I was rather taken by this advert for Seigel’s Syrup. It’s from 1902, but the swirling shapes and squidgy font could easily fit in with the design on a 1960s music poster.
The book Patent Medicines and Secret Formula analysed branded pharmaceuticals and revealed the previously top-secret formula of Seigel’s Syrup consisted mainly aloe and borax. Aloe is still a very popular soothing ingredient of course, but Borax is more familiar to us now as an ingredient in cleaning products and insecticides. In fact, Wikipedia lists quite an interesting range of uses for borax – everything from mothproofing, making flames burn green, treatment for thrush in horses hooves, as a curing agent for snake skins and to clean the brain cavity of a skull for mounting. Useful stuff.

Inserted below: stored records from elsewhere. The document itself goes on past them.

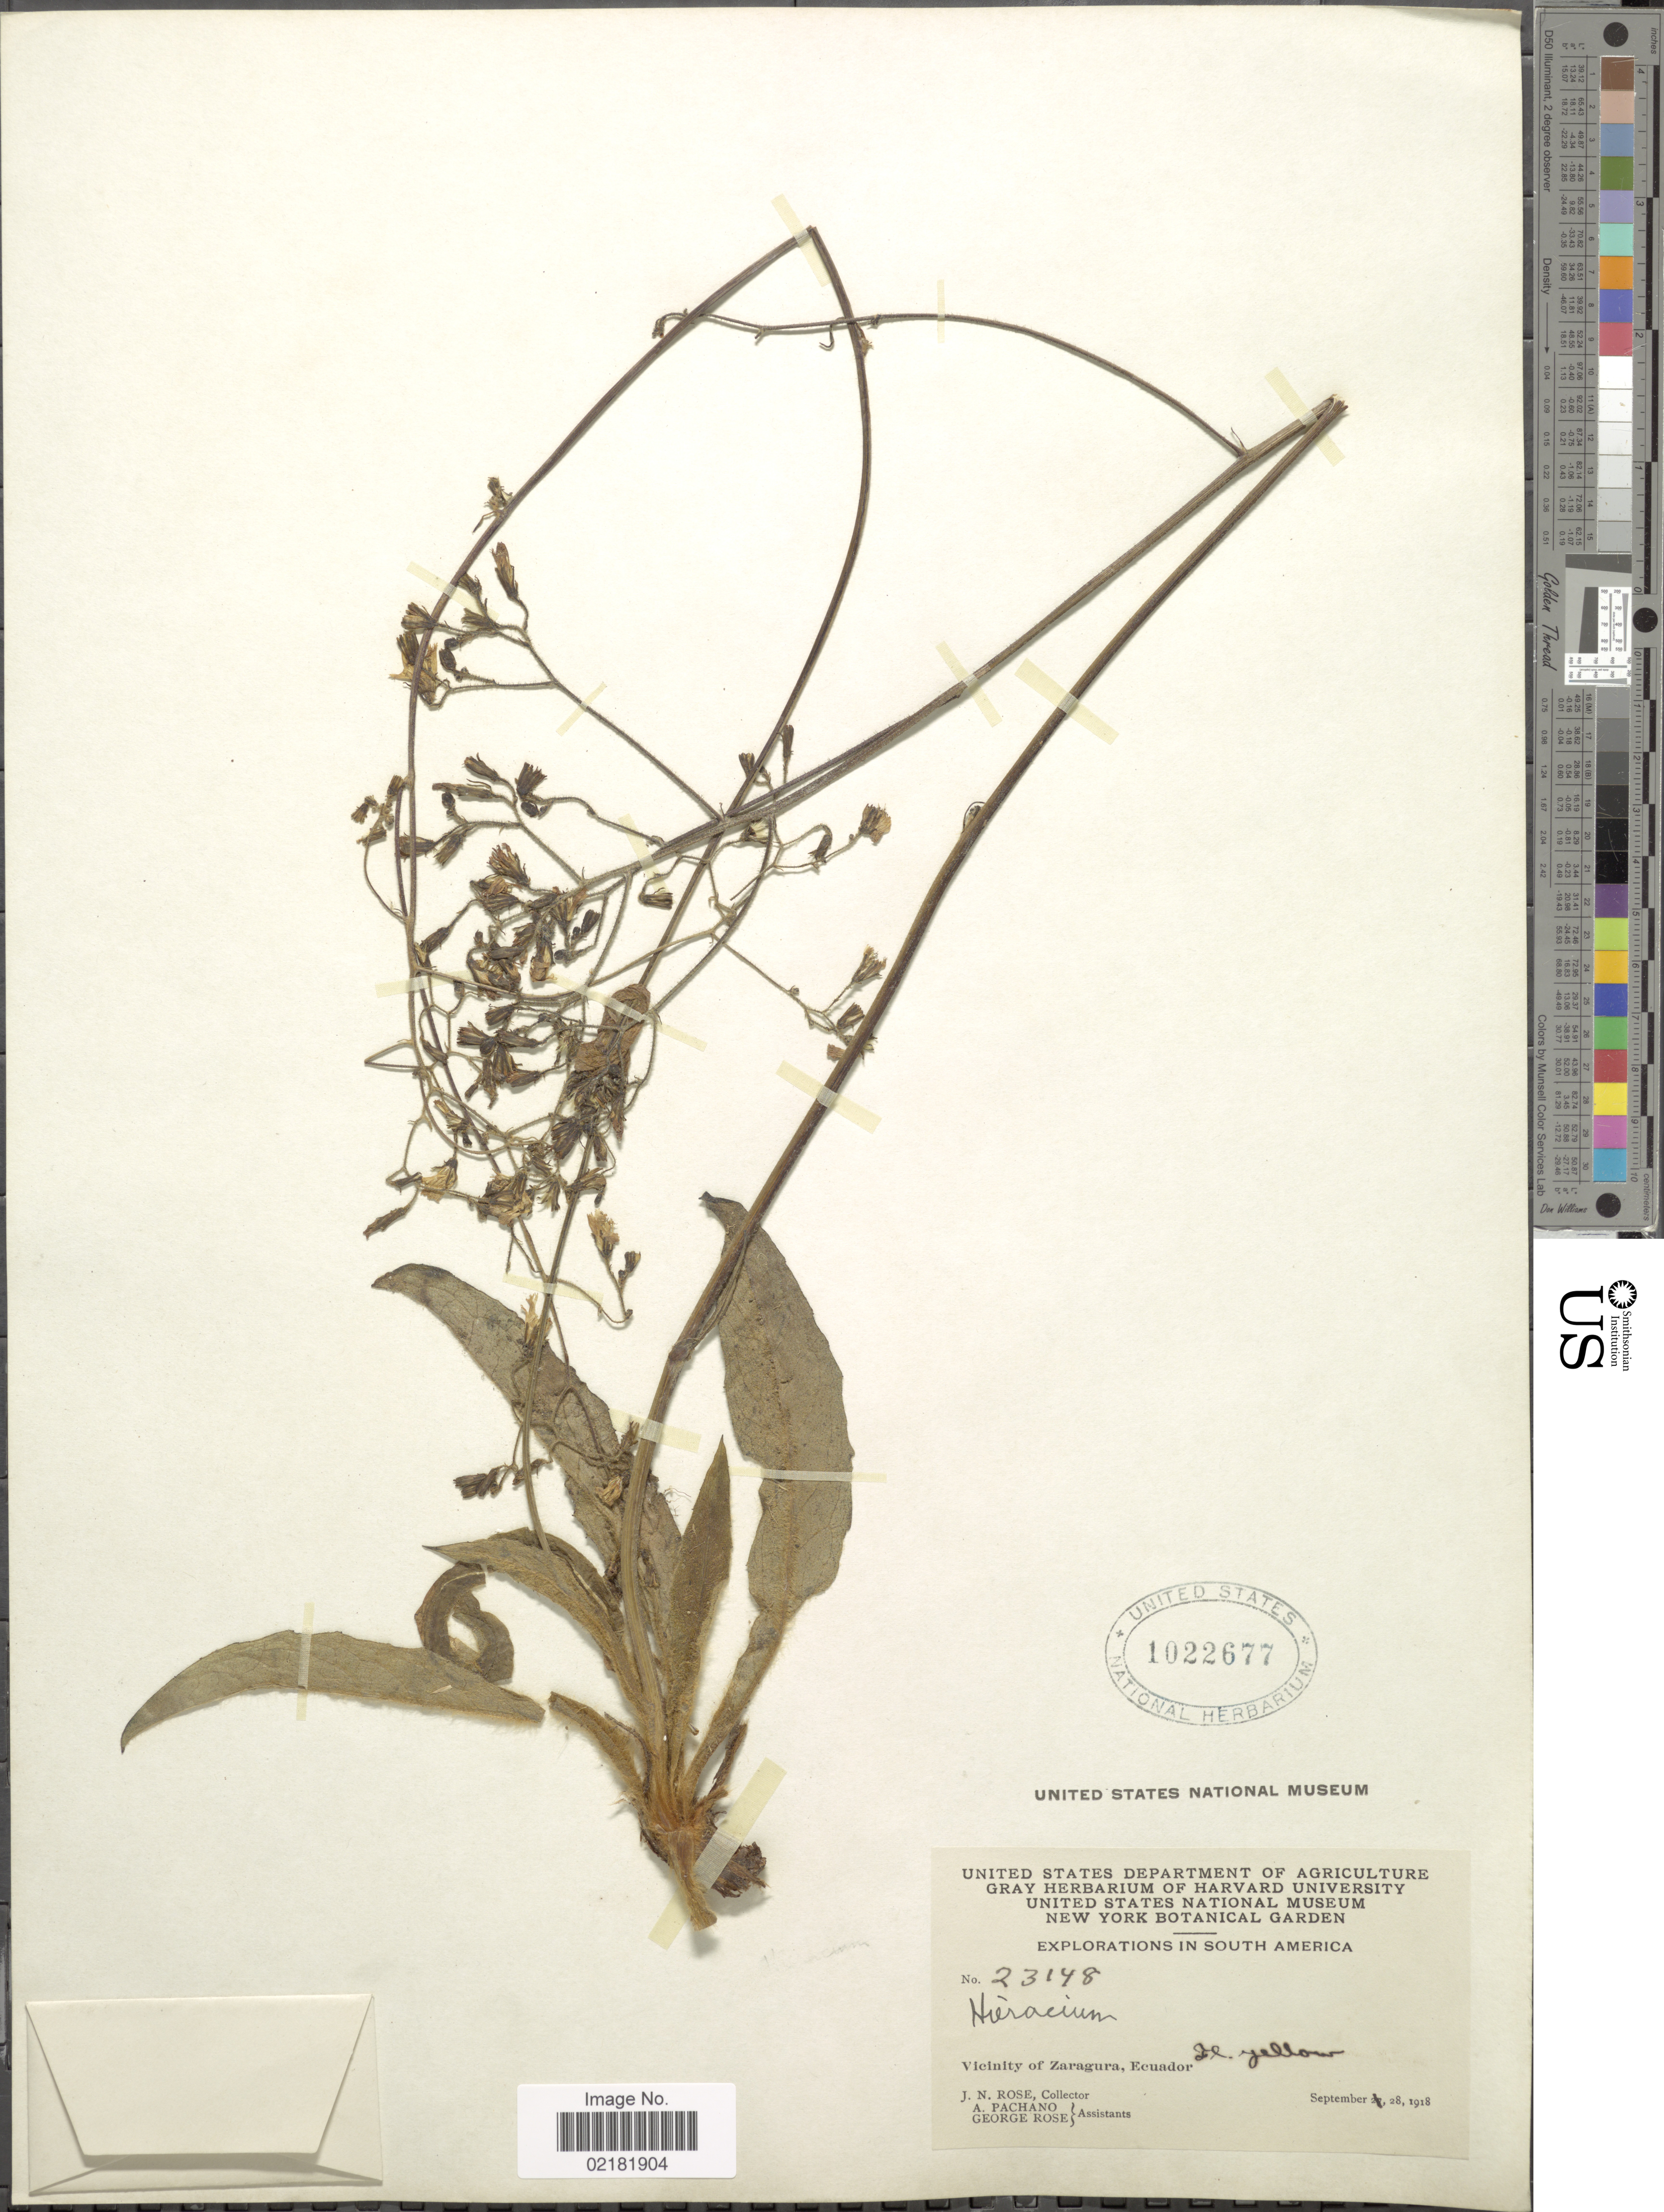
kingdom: Plantae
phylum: Tracheophyta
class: Magnoliopsida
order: Asterales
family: Asteraceae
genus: Hieracium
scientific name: Hieracium repandulare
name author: Druce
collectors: J. N. Rose, A. Pachano & G. Rose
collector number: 23148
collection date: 1918-09-28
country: Ecuador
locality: Vicinity of Zaragura.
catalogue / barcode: US 1022677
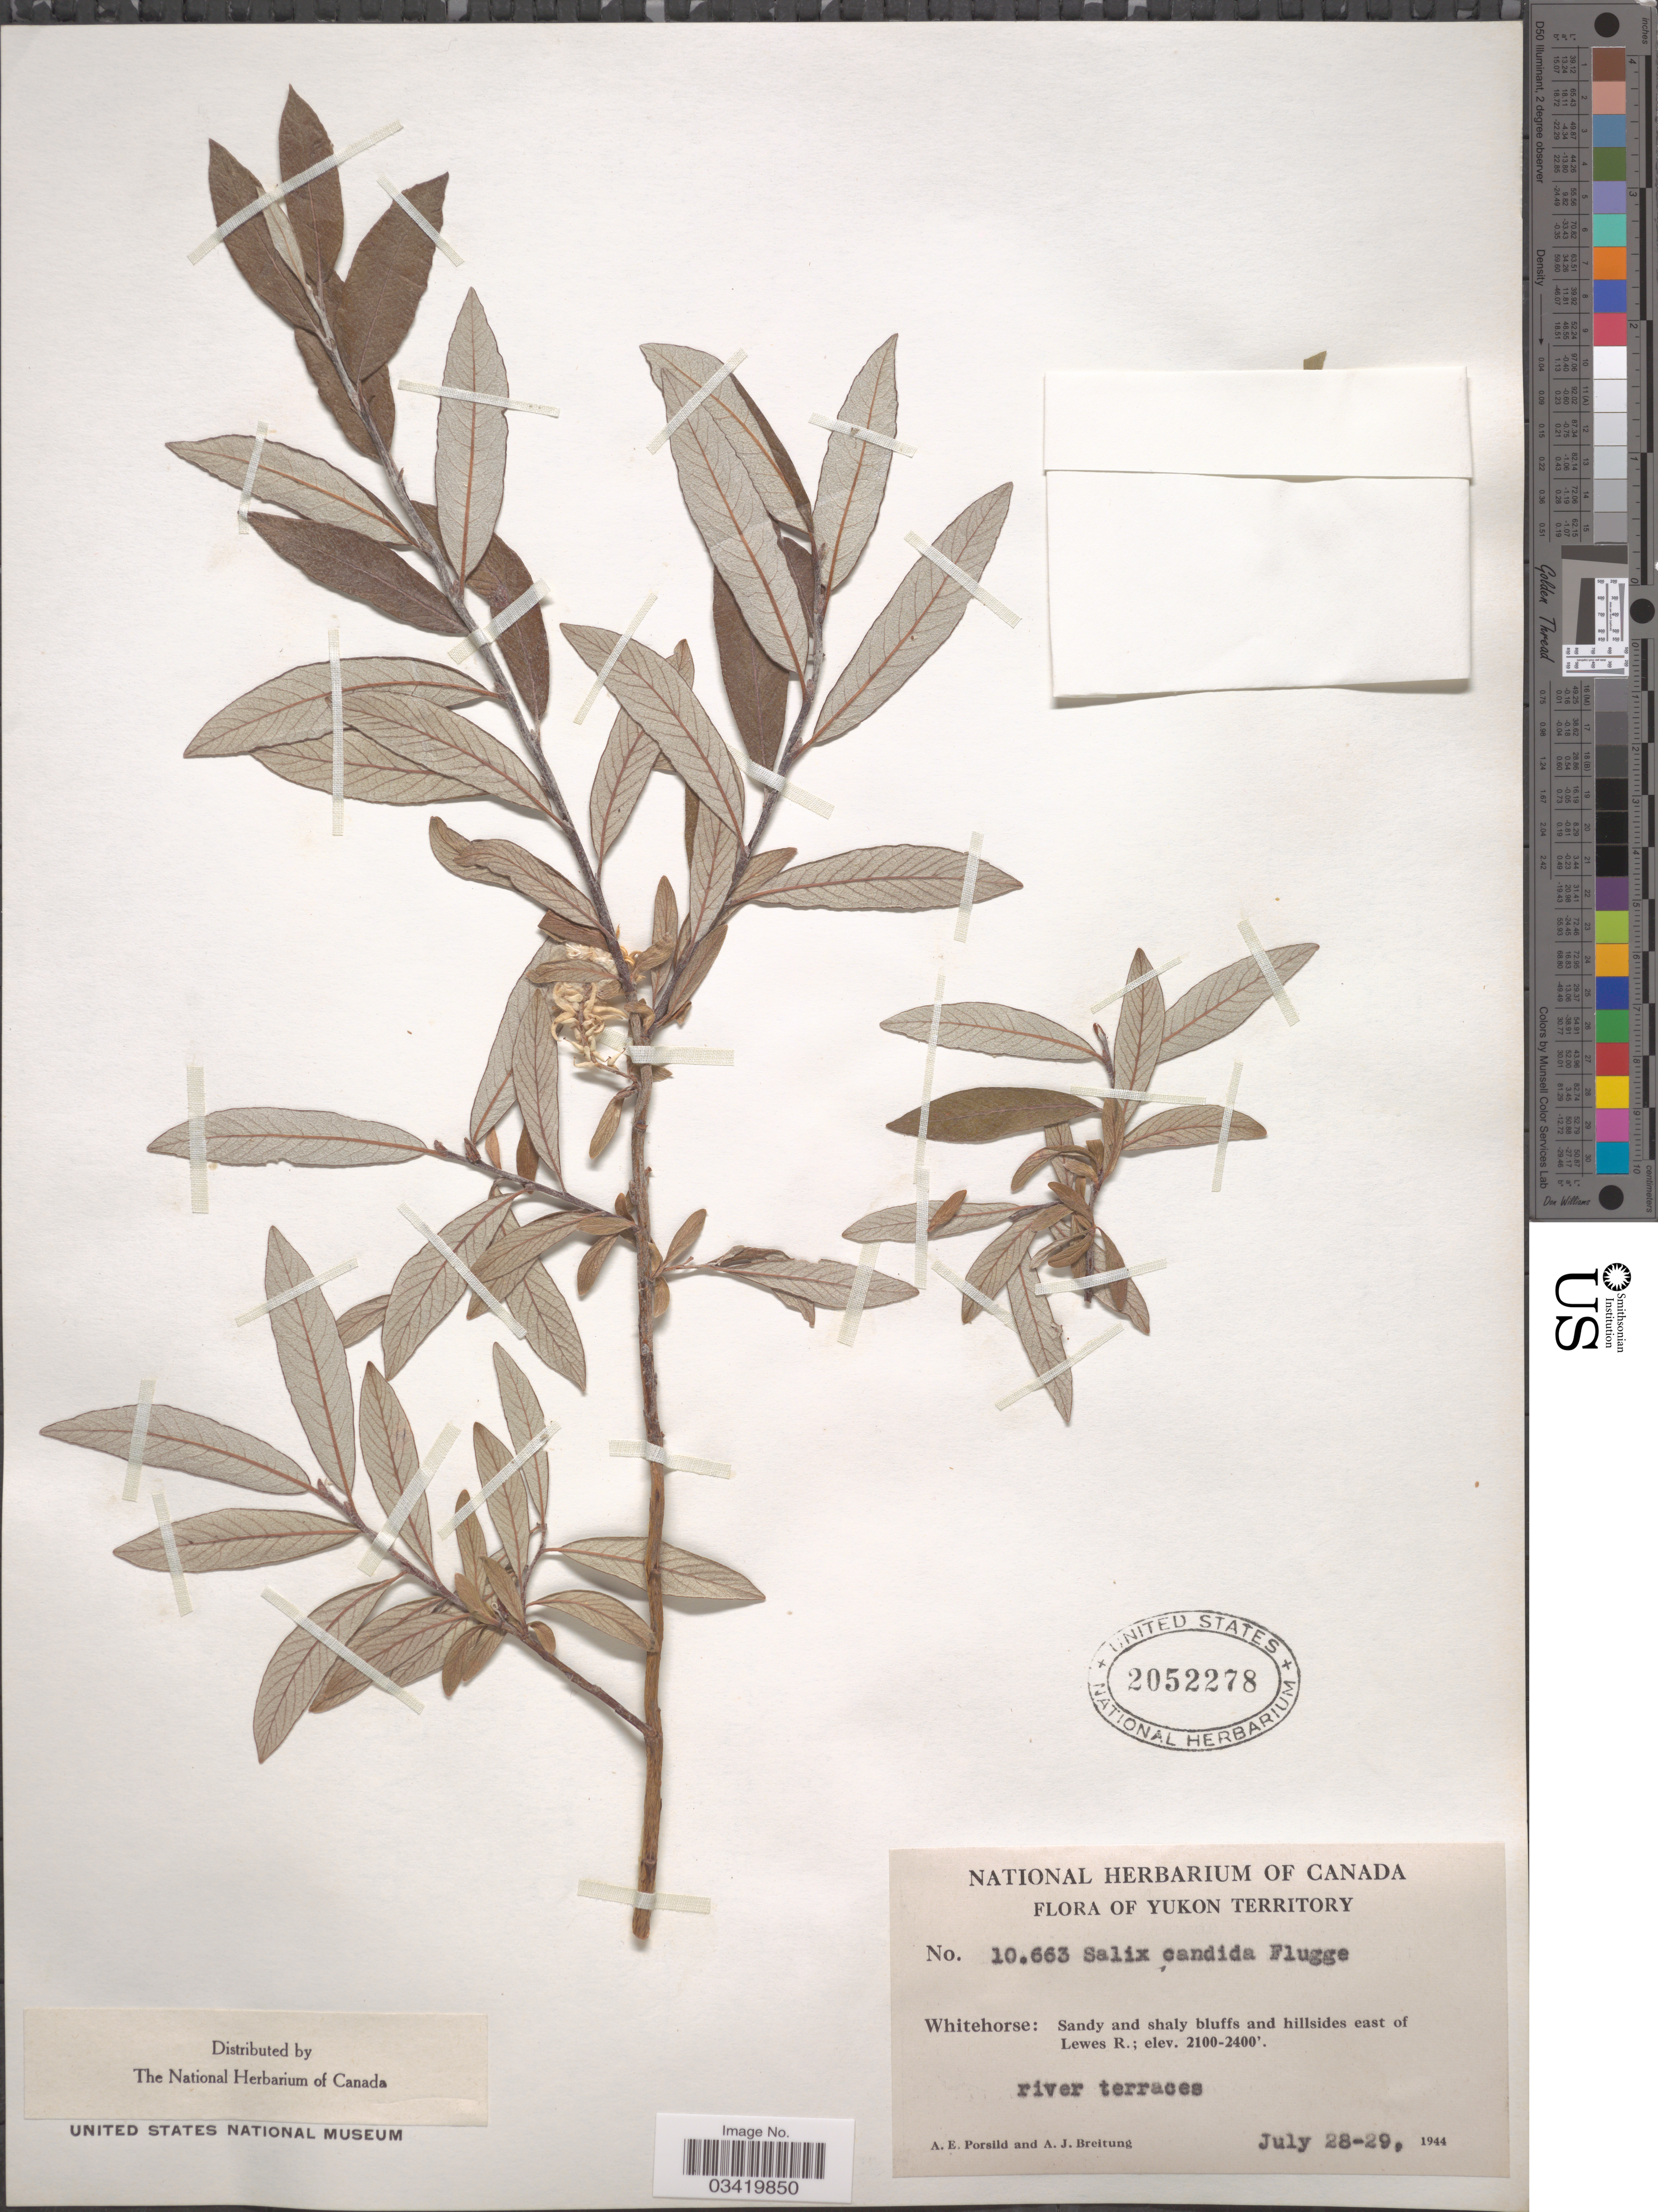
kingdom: Plantae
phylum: Tracheophyta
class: Magnoliopsida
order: Malpighiales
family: Salicaceae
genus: Salix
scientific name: Salix candida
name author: Flüggé ex Willd.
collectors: A. E. Porsild & A. Breitung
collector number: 10663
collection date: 1944-07-28/1944-07-29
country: Canada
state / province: Yukon Territory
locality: Whitehorse: Sandy and shaly bluffs and hillsides east of Lewes R. River terraces.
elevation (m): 640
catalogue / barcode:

The text of that Patent Medicines book is fascinating. I especially like the particularly potent-sounding Grandmother’s Own Cough Remedy. That apparently involved rubbing liquid tar with hemlock (eek) and sugar, then adding alcohol and chloroform. I suppose the cough would be the least of your worries after that.
3 replies on “Seigel’s Syrup, 1902”
Anything must be better than the old goose grease rub. I’m thankful that in the years after I’d had whooping cough I only ever got rubbed with Vicks. I wonder what that contained – you’ve got me worried now about long term latent effects.
Actual goose fat rubbed on you?
That’s what my mother used to say, and it seems to be correct – look for “goose grease” and “cough” in the old newspapers. Fortunately, I only got Vicks Vaporub, although that was bad enough – hot, sticky and stinky.